Researchers at the Indian Institute of Technology – Delhi (IITD) have developed portable solar photovoltaic (PV) tracking towers of 3 kW and 5 kW capacity. The towers are meant to save space and can be operated mechanical and non-mechanically.

The solar tracking towers are scalable to higher capacity with the concept of a solar tower array. They can be utilized for electric vehicle charging stations, rooftop solar power generation, agriculture purposes like water pumping, charging batteries for tractors, etc.

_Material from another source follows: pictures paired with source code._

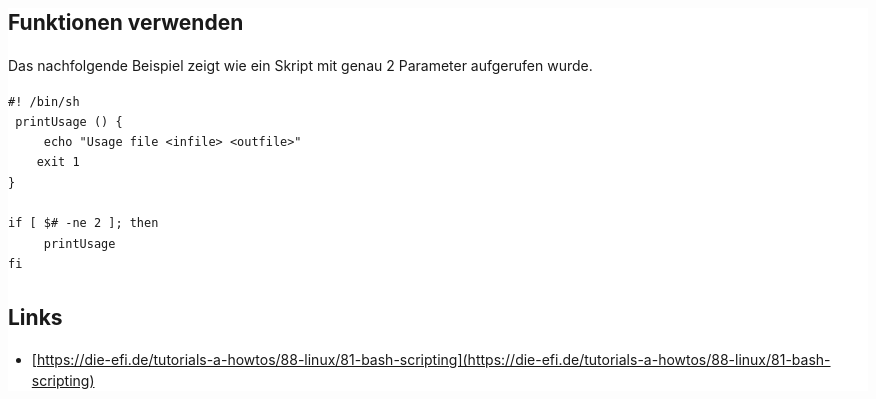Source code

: 
## Funktionen verwenden

Das nachfolgende Beispiel zeigt wie ein Skript mit genau 2 Parameter aufgerufen wurde.

```
#! /bin/sh
 printUsage () {
     echo "Usage file <infile> <outfile>"
    exit 1
}
 
if [ $# -ne 2 ]; then
     printUsage
fi
```



## Links

* [https://die-efi.de/tutorials-a-howtos/88-linux/81-bash-scripting](https://die-efi.de/tutorials-a-howtos/88-linux/81-bash-scripting)



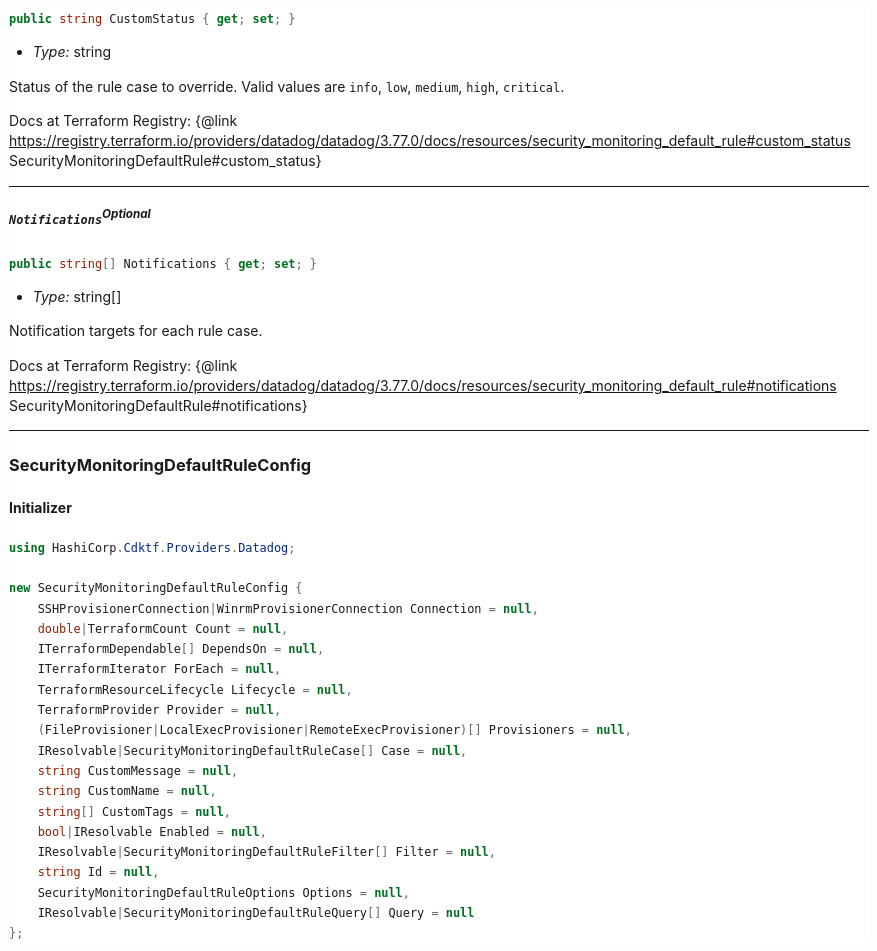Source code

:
 ```csharp
public string CustomStatus { get; set; }
```

- *Type:* string

Status of the rule case to override. Valid values are `info`, `low`, `medium`, `high`, `critical`.

Docs at Terraform Registry: {@link https://registry.terraform.io/providers/datadog/datadog/3.77.0/docs/resources/security_monitoring_default_rule#custom_status SecurityMonitoringDefaultRule#custom_status}

---

##### `Notifications`<sup>Optional</sup> <a name="Notifications" id="@cdktf/provider-datadog.securityMonitoringDefaultRule.SecurityMonitoringDefaultRuleCase.property.notifications"></a>

```csharp
public string[] Notifications { get; set; }
```

- *Type:* string[]

Notification targets for each rule case.

Docs at Terraform Registry: {@link https://registry.terraform.io/providers/datadog/datadog/3.77.0/docs/resources/security_monitoring_default_rule#notifications SecurityMonitoringDefaultRule#notifications}

---

### SecurityMonitoringDefaultRuleConfig <a name="SecurityMonitoringDefaultRuleConfig" id="@cdktf/provider-datadog.securityMonitoringDefaultRule.SecurityMonitoringDefaultRuleConfig"></a>

#### Initializer <a name="Initializer" id="@cdktf/provider-datadog.securityMonitoringDefaultRule.SecurityMonitoringDefaultRuleConfig.Initializer"></a>

```csharp
using HashiCorp.Cdktf.Providers.Datadog;

new SecurityMonitoringDefaultRuleConfig {
    SSHProvisionerConnection|WinrmProvisionerConnection Connection = null,
    double|TerraformCount Count = null,
    ITerraformDependable[] DependsOn = null,
    ITerraformIterator ForEach = null,
    TerraformResourceLifecycle Lifecycle = null,
    TerraformProvider Provider = null,
    (FileProvisioner|LocalExecProvisioner|RemoteExecProvisioner)[] Provisioners = null,
    IResolvable|SecurityMonitoringDefaultRuleCase[] Case = null,
    string CustomMessage = null,
    string CustomName = null,
    string[] CustomTags = null,
    bool|IResolvable Enabled = null,
    IResolvable|SecurityMonitoringDefaultRuleFilter[] Filter = null,
    string Id = null,
    SecurityMonitoringDefaultRuleOptions Options = null,
    IResolvable|SecurityMonitoringDefaultRuleQuery[] Query = null
};
```
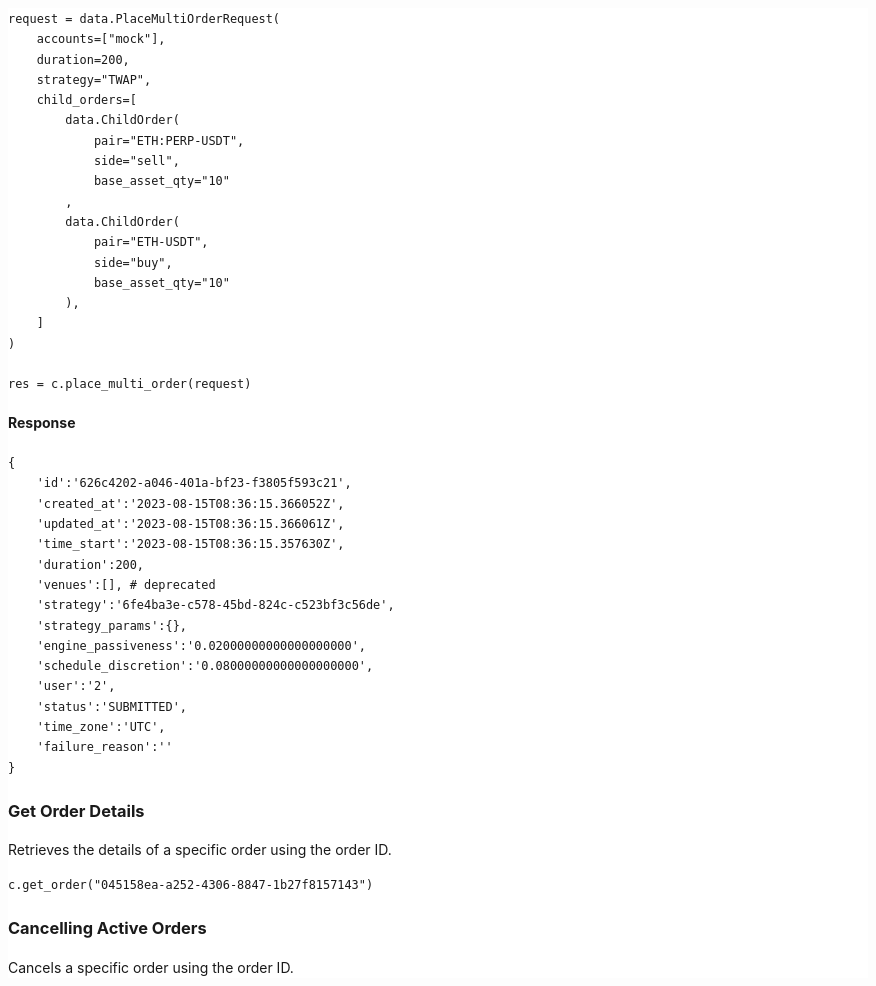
 ```
request = data.PlaceMultiOrderRequest(
    accounts=["mock"],
    duration=200,
    strategy="TWAP",
    child_orders=[
        data.ChildOrder(
            pair="ETH:PERP-USDT",
            side="sell",
            base_asset_qty="10"
        ,
        data.ChildOrder(
            pair="ETH-USDT",
            side="buy",
            base_asset_qty="10"
        ),
    ]
)

res = c.place_multi_order(request)
```

#### Response

```
{
    'id':'626c4202-a046-401a-bf23-f3805f593c21',
    'created_at':'2023-08-15T08:36:15.366052Z',
    'updated_at':'2023-08-15T08:36:15.366061Z',
    'time_start':'2023-08-15T08:36:15.357630Z',
    'duration':200,
    'venues':[], # deprecated
    'strategy':'6fe4ba3e-c578-45bd-824c-c523bf3c56de',
    'strategy_params':{},
    'engine_passiveness':'0.02000000000000000000',
    'schedule_discretion':'0.08000000000000000000',
    'user':'2',
    'status':'SUBMITTED',
    'time_zone':'UTC',
    'failure_reason':''
}
```

### Get Order Details
Retrieves the details of a specific order using the order ID.

```
c.get_order("045158ea-a252-4306-8847-1b27f8157143")
```

### Cancelling Active Orders
Cancels a specific order using the order ID.
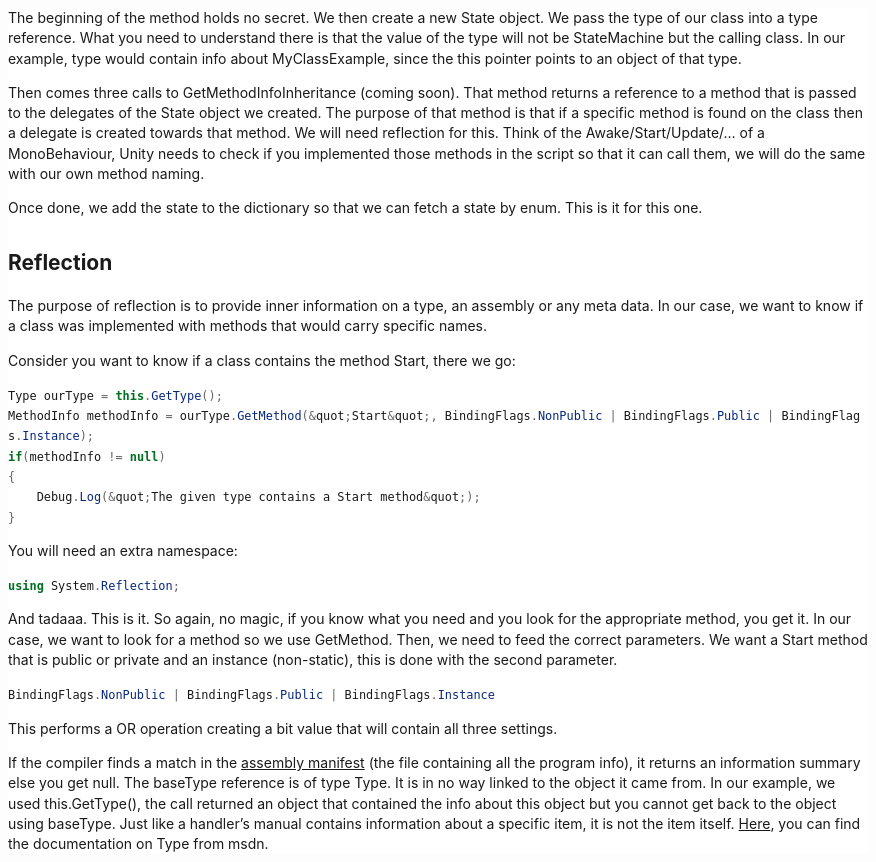 The beginning of the method holds no secret. We then create a new State object. We pass the type of our class into a type reference. What you need to understand there is that the value of the type will not be StateMachine but the calling class. In our example, type would contain info about MyClassExample, since the this pointer points to an object of that type.

Then comes three calls to GetMethodInfoInheritance (coming soon). That method returns a reference to a method that is passed to the delegates of the State object we created. The purpose of that method is that if a specific method is found on the class then a delegate is created towards that method. We will need reflection for this. Think of the Awake/Start/Update/… of a MonoBehaviour, Unity needs to check if you implemented those methods in the script so that it can call them, we will do the same with our own method naming.

Once done, we add the state to the dictionary so that we can fetch a state by enum. This is it for this one.

## Reflection

The purpose of reflection is to provide inner information on a type, an assembly or any meta data. In our case, we want to know if a class was implemented with methods that would carry specific names.

Consider you want to know if a class contains the method Start, there we go:

```cs
Type ourType = this.GetType();
MethodInfo methodInfo = ourType.GetMethod(&quot;Start&quot;, BindingFlags.NonPublic | BindingFlags.Public | BindingFlags.Instance);
if(methodInfo != null)
{
    Debug.Log(&quot;The given type contains a Start method&quot;);
}
```

You will need an extra namespace:

```cs
using System.Reflection;
```


And tadaaa. This is it. So again, no magic, if you know what you need and you look for the appropriate method, you get it. In our case, we want to look for a method so we use GetMethod. Then, we need to feed the correct parameters. We want a Start method that is public or private and an instance (non-static), this is done with the second parameter.

```cs
BindingFlags.NonPublic | BindingFlags.Public | BindingFlags.Instance
```

This performs a OR operation creating a bit value that will contain all three settings.

If the compiler finds a match in the [assembly manifest](https://msdn.microsoft.com/en-us/library/1w45z383(v=vs.110).aspx) (the file containing all the program info), it returns an information summary else you get null. The baseType reference is of type Type. It is in no way linked to the object it came from. In our example, we used this.GetType(), the call returned an object that contained the info about this object but you cannot get back to the object using baseType. Just like a handler’s manual contains information about a specific item, it is not the item itself. [Here](https://msdn.microsoft.com/en-us/library/System.Type(v=vs.110).aspx), you can find the documentation on Type from msdn.

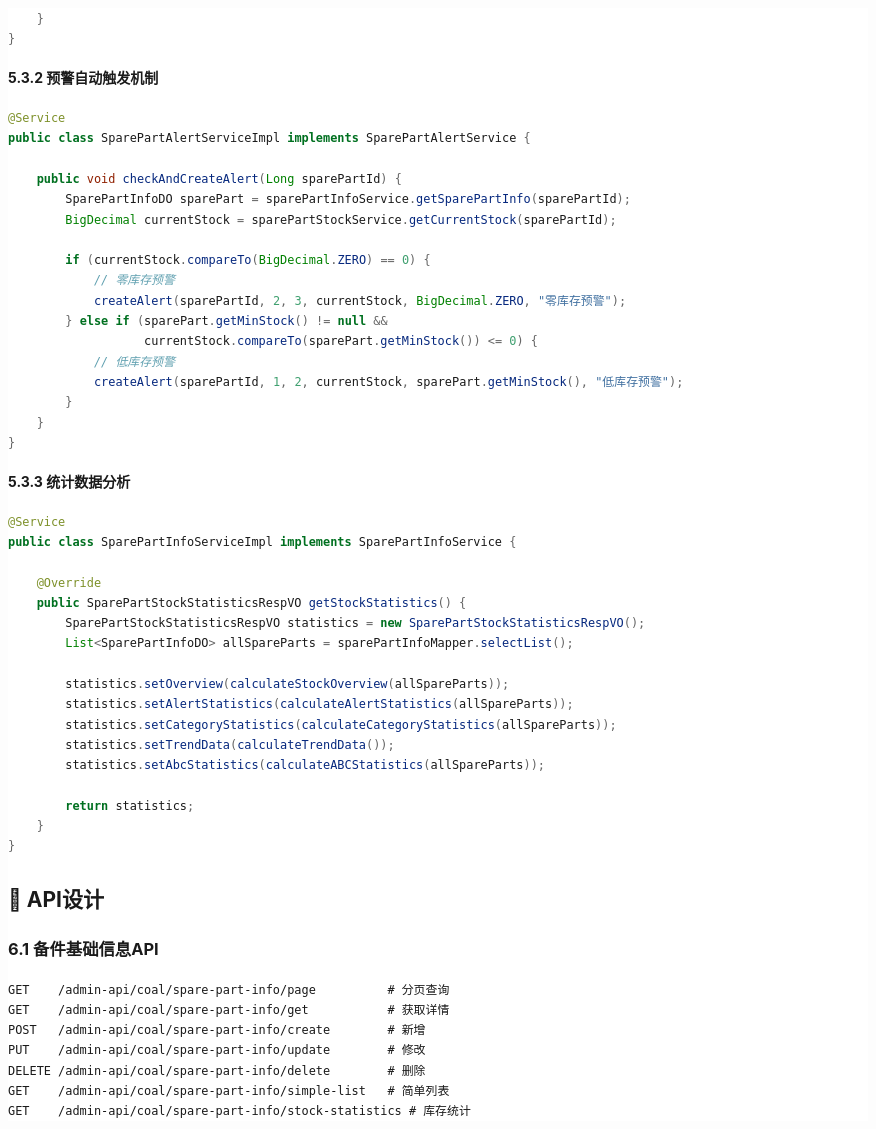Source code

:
 ```java
    }
}
```

#### 5.3.2 预警自动触发机制
```java
@Service
public class SparePartAlertServiceImpl implements SparePartAlertService {
    
    public void checkAndCreateAlert(Long sparePartId) {
        SparePartInfoDO sparePart = sparePartInfoService.getSparePartInfo(sparePartId);
        BigDecimal currentStock = sparePartStockService.getCurrentStock(sparePartId);
        
        if (currentStock.compareTo(BigDecimal.ZERO) == 0) {
            // 零库存预警
            createAlert(sparePartId, 2, 3, currentStock, BigDecimal.ZERO, "零库存预警");
        } else if (sparePart.getMinStock() != null && 
                   currentStock.compareTo(sparePart.getMinStock()) <= 0) {
            // 低库存预警
            createAlert(sparePartId, 1, 2, currentStock, sparePart.getMinStock(), "低库存预警");
        }
    }
}
```

#### 5.3.3 统计数据分析
```java
@Service
public class SparePartInfoServiceImpl implements SparePartInfoService {
    
    @Override
    public SparePartStockStatisticsRespVO getStockStatistics() {
        SparePartStockStatisticsRespVO statistics = new SparePartStockStatisticsRespVO();
        List<SparePartInfoDO> allSpareParts = sparePartInfoMapper.selectList();
        
        statistics.setOverview(calculateStockOverview(allSpareParts));
        statistics.setAlertStatistics(calculateAlertStatistics(allSpareParts));
        statistics.setCategoryStatistics(calculateCategoryStatistics(allSpareParts));
        statistics.setTrendData(calculateTrendData());
        statistics.setAbcStatistics(calculateABCStatistics(allSpareParts));
        
        return statistics;
    }
}
```

## 🔌 API设计

### 6.1 备件基础信息API
```
GET    /admin-api/coal/spare-part-info/page          # 分页查询
GET    /admin-api/coal/spare-part-info/get           # 获取详情
POST   /admin-api/coal/spare-part-info/create        # 新增
PUT    /admin-api/coal/spare-part-info/update        # 修改
DELETE /admin-api/coal/spare-part-info/delete        # 删除
GET    /admin-api/coal/spare-part-info/simple-list   # 简单列表
GET    /admin-api/coal/spare-part-info/stock-statistics # 库存统计
```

In a non-mechanical solar tracking tower, the solar panels with highly reflective mirrors are vertically mounted in a particular way (based on location/city) that they fall in the line of the sun during mornings, mid-day, and evening hours to ensure high-efficiency solar power generation. The new methodology helps the system generate more power during non-peak hours during the day, which falls between 9:00 AM to 11:00 AM and 2:00 PM to 5:00 PM, in addition to the peak hours between 11:00 AM to 2:00 PM.

The researchers stated that mirrors deployed for non-mechanical solar tracking towers enhanced the irradiance on the solar panels during the entire day from 8:00 AM to 5:00 PM. The solar irradiance increased by over 50%, resulting in 20-25% more power generation than conventional mounted solar panels.

For the mechanical solar tracking towers, the researchers developed the solar tower with reflectors with a low-cost programmable electro-mechanical system to rotate the solar tower horizontally. They mounted a single or double tower so that the system with panels and reflectors follows the sun’s direction.

Non-mechanical tracking solar tower with mirror reflection concentration of capacity 5 kW

(Non-mechanical tracking solar tower with mirror reflection concentration of capacity 5 kW installed in Mumbai)

They said panels start the day facing the east direction and end the day in the west direction. The panels return to their east-facing position the next morning to start the new day without any light-dependent resistor (LDR) sensors. The system required only single-axis tracking and consumed low power drawn by the same solar tower.

Dalip Singh Mehta, professor at physics department, IIT Delhi, said, “After intensive research, we got success in arriving at the lightweight, and cost-effective novel design on mounting solar PV towers with high reflectively mirrors to follow the sun’s movement. Both non-mechanical and mechanical solar towers can generate 20-25% and 25-30% more power respectively while utilizing only 50-60% rooftop space compared to conventional solutions.”

IIT Delhi patented both the systems and licensed them to EP Sunsol Private Limited for commercial installation. The company has already deployed the new systems at Chennai, IIT Delhi, and Navi Mumbai of 3kW, 4 kW, and 5 kW, respectively.

In February 2021, researchers at the National Center for Photovoltaic Research and Education at IIT Bombay were developing silicon solar cells with targeted efficiency of 22%.

Mercom had earlier reported that researchers from the IIT Kanpur claimed to have fabricated sub-modules from organic PV cells on paper substrates.